The Scara Drawing Robot is an open-source hardware and software project designed to create a functional drawing arm using the SCARA (Selective Compliance Assembly Robot Arm) configuration. Driven by an ESP32 microcontroller—specifically targeting the Lolin C3 Mini or ESP32-S3—the robot coordinates three servo motors to translate digital coordinates into physical drawings.

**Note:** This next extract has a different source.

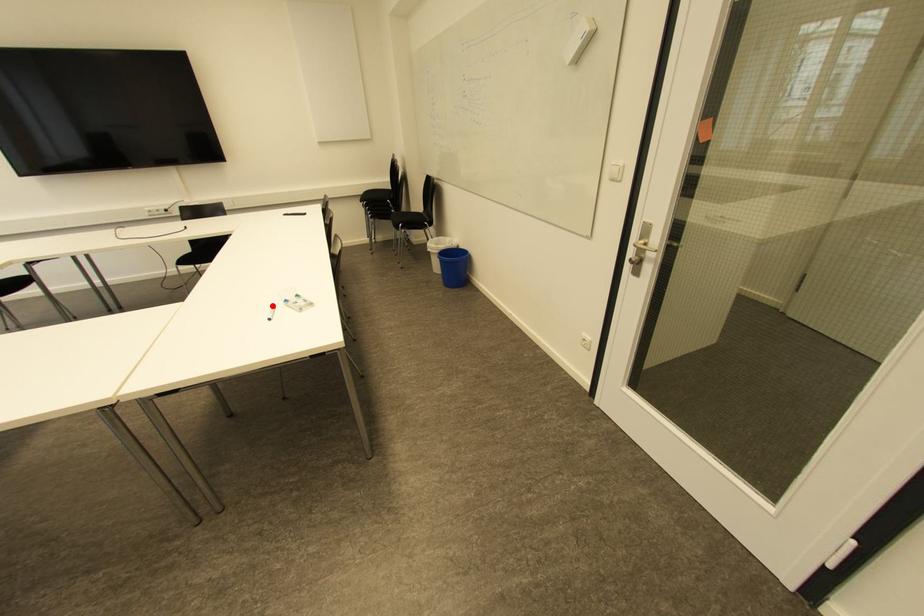
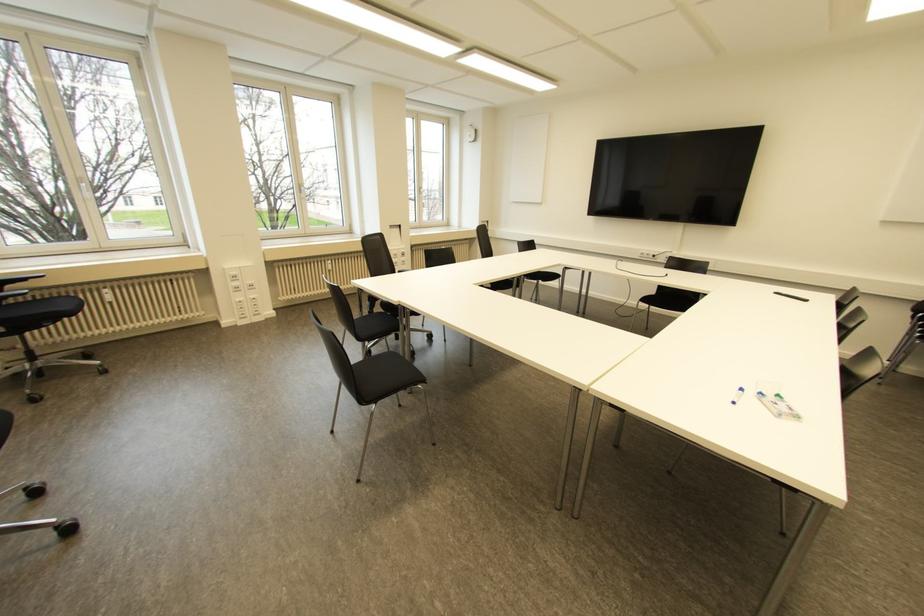
Question: I am providing you with two images of the same scene from different viewpoints. A red point is shown in image1. For the corresponding object point in image2, is it positioned nearer or farther from the camera?

Choices:
 (A) Nearer
 (B) Farther

Answer: (A)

The project is notable for its integration of a modern web stack with embedded firmware, allowing users to control the robot through a browser-based interface without needing dedicated desktop software.

Technical Architecture

The system is divided into two primary components: the firmware and the web application.

Firmware and Build System

Built using the PlatformIO ecosystem on the Arduino framework, the firmware manages the kinematics of the SCARA arm and handles network communication. It leverages several key libraries to provide a robust user experience:

• ESP32Servo: For precise control of the three servos.
• WiFiManager: To handle network provisioning and captive portal setup.
• ESPAsyncWebServer: To serve the control interface and handle API requests asynchronously.
• ArduinoJson: For parsing movement commands and configuration data.

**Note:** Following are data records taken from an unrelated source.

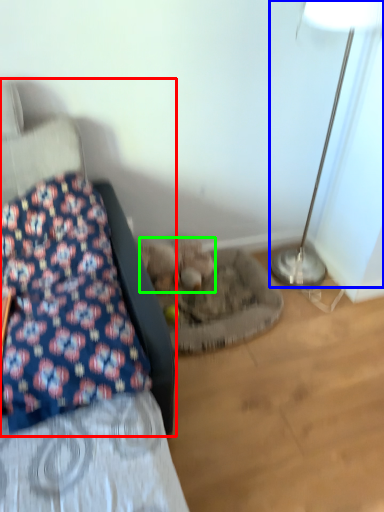
Question: Based on their relative distances, which object is farther from furniture (highlighted by a red box)? Choose from lamp (highlighted by a blue box) and animal (highlighted by a green box).

Choices:
 (A) lamp
 (B) animal

Answer: (A)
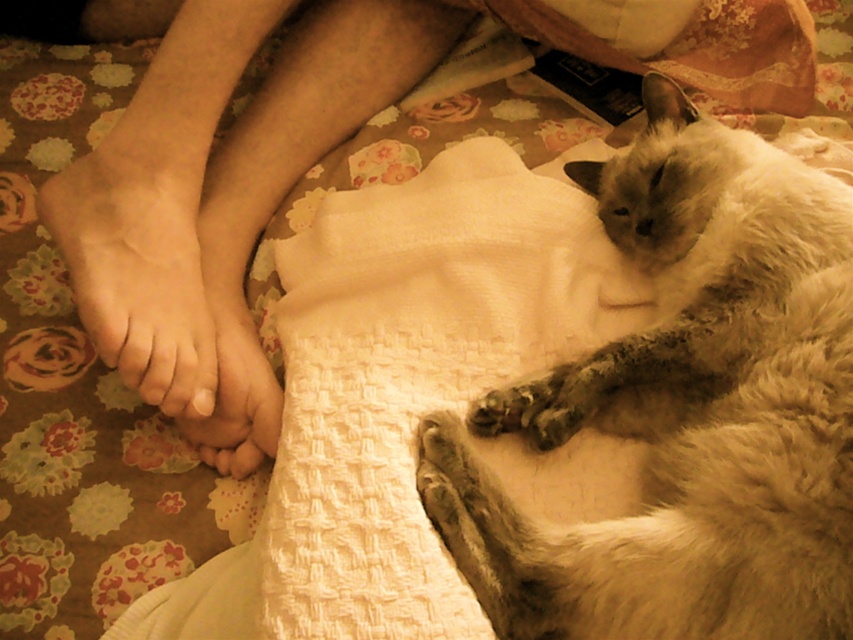
Who is positioned more to the left, silky white cat at upper right or smooth skin foot at lower left?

The project includes custom Python build scripts (prebuild.py and merge-bin.py) that automate the development workflow. The prebuild.py script is particularly interesting as it automatically compiles the Preact web application, converts the resulting assets into C++ header files (hexdumps), and embeds them directly into the firmware binary. This allows the ESP32 to serve a complex single-page application (SPA) directly from its internal flash memory.

Web Interface

The frontend is built with Preact, a fast, lightweight alternative to React. This interface allows users to interact with the robot, send drawing commands, and monitor status. By using mDNS, the device is accessible on local networks via the drawer.local domain, providing a seamless “plug-and-play” experience once the initial WiFi configuration is complete.

Hardware and Mechanics

The physical robot is designed to be 3D printed. The mechanical design accommodates three servos: two for the primary arm segments (linkages) and one for the drawing implement (pen lift). Users can find the 3D models on MakerWorld, specifically designed for the Tenstar C3 Mini form factor.

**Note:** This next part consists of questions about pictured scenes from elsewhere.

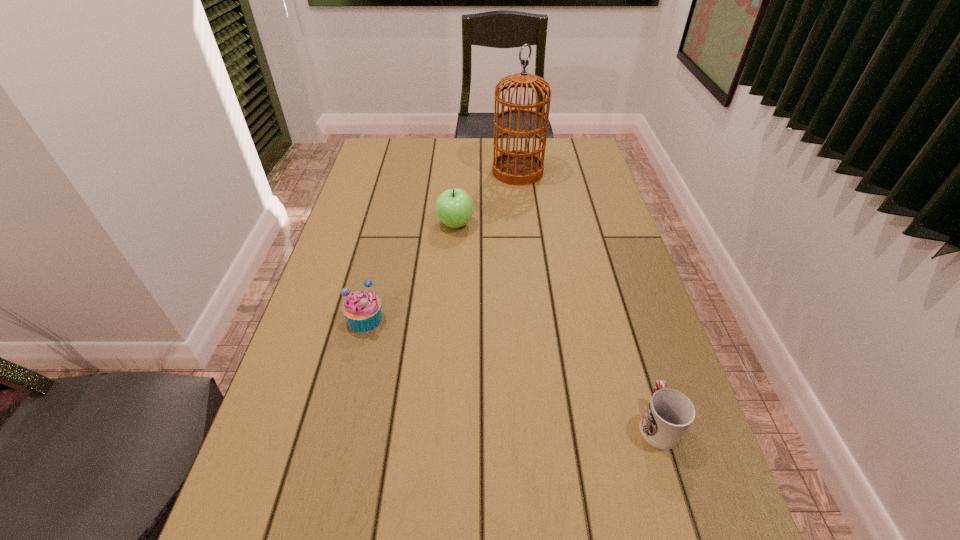
The width and height of the screenshot is (960, 540). I want to click on the tallest object, so tap(516, 167).

This screenshot has height=540, width=960. Find the location of `the second object from right to left`. the second object from right to left is located at coordinates (516, 167).

Locate an element on the screen. the second object from left to right is located at coordinates (454, 208).

This screenshot has width=960, height=540. In order to click on the second farthest object in this screenshot , I will do [454, 208].

At what (x,y) coordinates should I click in order to perform the action: click on the second nearest object. Please return your answer as a coordinate pair (x, y). Image resolution: width=960 pixels, height=540 pixels. Looking at the image, I should click on (362, 309).

Where is `muffin`? muffin is located at coordinates (362, 309).

This screenshot has height=540, width=960. I want to click on the rightmost object, so click(669, 414).

Image resolution: width=960 pixels, height=540 pixels. What are the coordinates of `cup` in the screenshot? It's located at (669, 414).

Locate an element on the screen. The width and height of the screenshot is (960, 540). free location located on the left of the second object from right to left is located at coordinates (452, 172).

The height and width of the screenshot is (540, 960). What are the coordinates of `vacant space located on the right of the third object from right to left` in the screenshot? It's located at (540, 224).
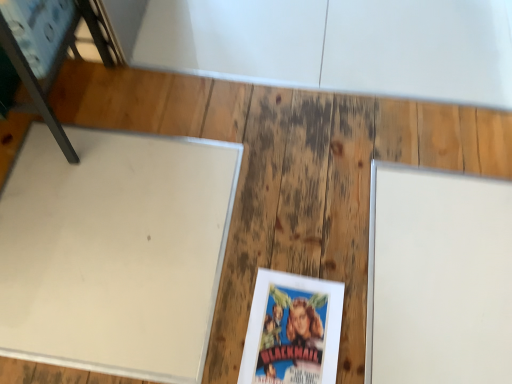
Question: Is matte paper book at center situated inside white matte board at right or outside?

Choices:
 (A) inside
 (B) outside

Answer: (B)

Question: In the image, is matte paper book at center positioned in front of or behind white matte board at right?

Choices:
 (A) front
 (B) behind

Answer: (A)

Question: Which is farther from the white matte board at left?

Choices:
 (A) matte paper book at center
 (B) white matte board at right
 (C) metallic blue chair at upper left

Answer: (B)

Question: Which of these objects is positioned closest to the white matte board at left?

Choices:
 (A) white matte board at right
 (B) matte paper book at center
 (C) metallic blue chair at upper left

Answer: (C)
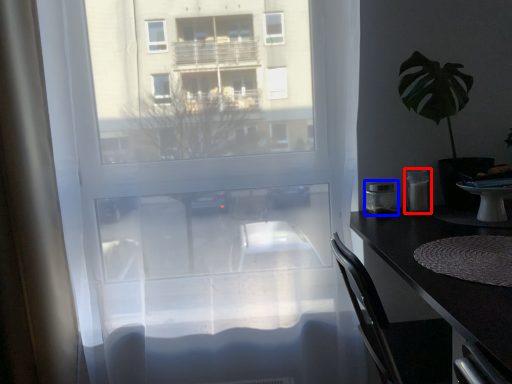
Question: Which of the following is the farthest to the observer, appliance (highlighted by a red box) or appliance (highlighted by a blue box)?

Choices:
 (A) appliance
 (B) appliance

Answer: (B)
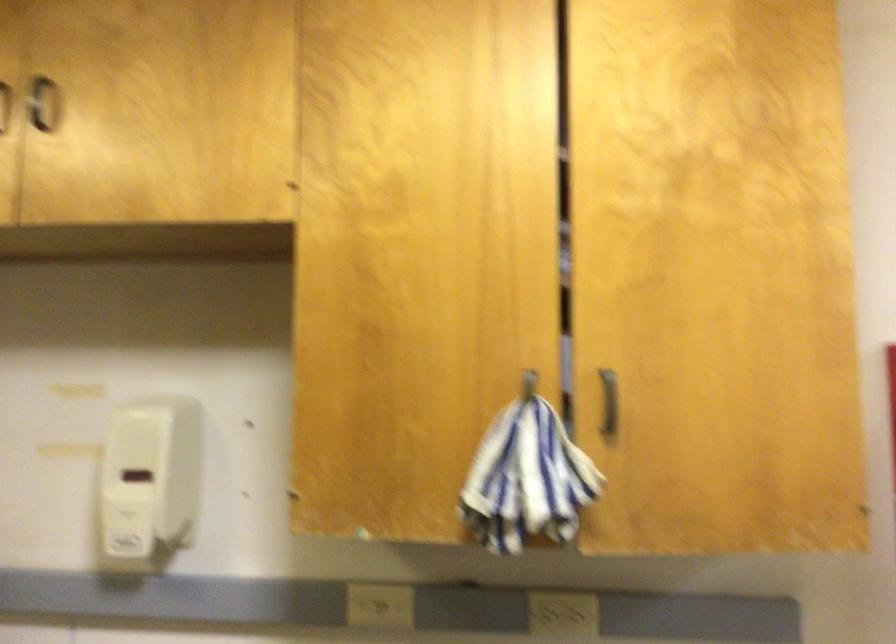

Key mechanical parameters, such as the distance between servos and the lengths of the linkages, are fully configurable within the include/config.h file, allowing users to adapt the software to custom arm dimensions or different mechanical tolerances.

Getting Started

For users looking to build the project, the repository supports two paths:

1. Flash Ready-to-Use Firmware: Users can download pre-merged binaries from the GitHub releases page and flash them using the web-based ESPHome Flasher.
2. Build from Source: Developers can clone the repository, customize the config.h file, and use PlatformIO to build and upload the project. Running pio run -t mergebin will generate a single flashable image containing the bootloader, partition table, and application code.

Once powered on, the robot automatically homes its servos and establishes a network connection, at which point the web interface becomes the primary point of control.